> Assignment
Repeat each entry below without omitting a single word.

> Transcribed page contents

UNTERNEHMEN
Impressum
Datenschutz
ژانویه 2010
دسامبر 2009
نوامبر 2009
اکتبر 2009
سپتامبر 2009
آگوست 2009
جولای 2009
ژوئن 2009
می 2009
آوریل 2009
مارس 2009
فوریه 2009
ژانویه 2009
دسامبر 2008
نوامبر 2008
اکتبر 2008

> Response area
UNTERNEHMEN
Impressum
Datenschutz
ژانویه 2010
دسامبر 2009
نوامبر 2009
اکتبر 2009
سپتامبر 2009
آگوست 2009
جولای 2009
ژوئن 2009
می 2009
آوریل 2009
مارس 2009
فوریه 2009
ژانویه 2009
دسامبر 2008
نوامبر 2008
اکتبر 2008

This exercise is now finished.